◆ **Directions**: In the quarterly report passage below, repeat the part that begins with the words "The net loss" and ends after the words "period in 2024.", swapping "full acquisition" for "complete acquisition".

◆ **Provided text**:
START
The net loss on the share of net earnings from the equity method investment was $11,307 due to losses incurred in FSA from March 1, 2025 through April 9, 2025 when the full acquisition was finalized.

 

The net gain on discontinued operations for the six months ended August 31, 2025 was $0 as compared to $7,778 for the same period in 2024.

 

Our net loss applicable to common stockholders for the six months ended August 31, 2025, was $7,603,113, as compared to $3,534,743 for the same period in 2024, an increase of $4,068,370, or 115%. The increase was primarily attributable to an increase in operating loss from continued operations of $4,420,921 and an increase in preferred dividends of $226,349, a loss on the 49% share of net earnings for the equity method investee of $11,307, and a decrease in income from discontinued operation of $7,778, partially offset by an increase in other income of $597,985.

 

Liquidity and Capital Resources

 

Due to uncertainties regarding our ability to meet our current and future operating and capital expenses, there is substantial doubt about our ability to continue as a going concern for 12 months from the date of the filing of this Quarterly Report,

 

As of August 31, 2025, we had $1,837,654 in cash and a working capital deficit of $1,477,647, as compared to $1,062,367 in cash and a working capital deficit of $105,577 as of February 28, 2025. Additionally, at August 31, 2025, the amount due under our related party line of credit totaled $2,831,575.
END
◆ **Information supplied**:
START
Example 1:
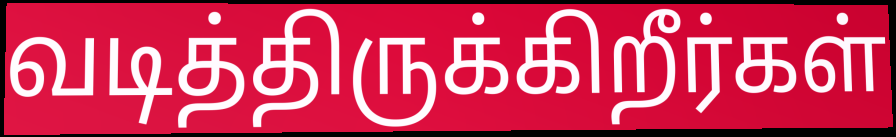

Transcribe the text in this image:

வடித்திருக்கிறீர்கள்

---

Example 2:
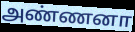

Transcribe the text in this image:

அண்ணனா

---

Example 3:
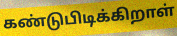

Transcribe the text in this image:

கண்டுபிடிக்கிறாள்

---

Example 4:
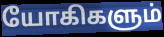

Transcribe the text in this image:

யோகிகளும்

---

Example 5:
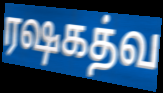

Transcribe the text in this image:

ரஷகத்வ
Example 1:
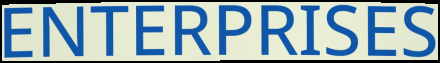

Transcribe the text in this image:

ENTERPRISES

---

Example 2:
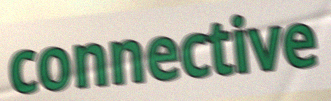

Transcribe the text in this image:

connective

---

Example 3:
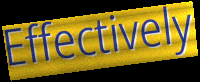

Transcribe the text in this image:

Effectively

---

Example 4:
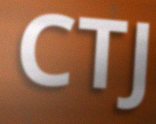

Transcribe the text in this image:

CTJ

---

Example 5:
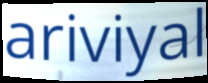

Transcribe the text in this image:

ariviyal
END
START
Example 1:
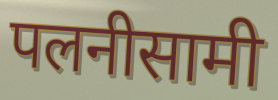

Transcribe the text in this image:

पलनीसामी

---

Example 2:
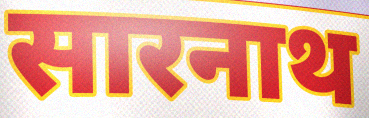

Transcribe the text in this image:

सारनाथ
END
START
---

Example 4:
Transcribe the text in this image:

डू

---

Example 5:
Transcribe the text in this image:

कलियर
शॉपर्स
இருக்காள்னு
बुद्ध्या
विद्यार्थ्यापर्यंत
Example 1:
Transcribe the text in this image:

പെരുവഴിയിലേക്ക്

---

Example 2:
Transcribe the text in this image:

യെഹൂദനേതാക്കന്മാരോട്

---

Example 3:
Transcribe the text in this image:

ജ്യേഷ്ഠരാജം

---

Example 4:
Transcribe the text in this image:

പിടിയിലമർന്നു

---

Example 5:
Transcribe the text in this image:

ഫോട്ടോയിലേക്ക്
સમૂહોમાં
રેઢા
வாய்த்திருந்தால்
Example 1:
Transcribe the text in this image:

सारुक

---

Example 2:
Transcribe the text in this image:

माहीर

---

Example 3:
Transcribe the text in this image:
END
◆ **Written solution**:
The net loss on the share of net earnings from the equity method investment was $11,307 due to losses incurred in FSA from March 1, 2025 through April 9, 2025 when the complete acquisition was finalized.

 

The net gain on discontinued operations for the six months ended August 31, 2025 was $0 as compared to $7,778 for the same period in 2024.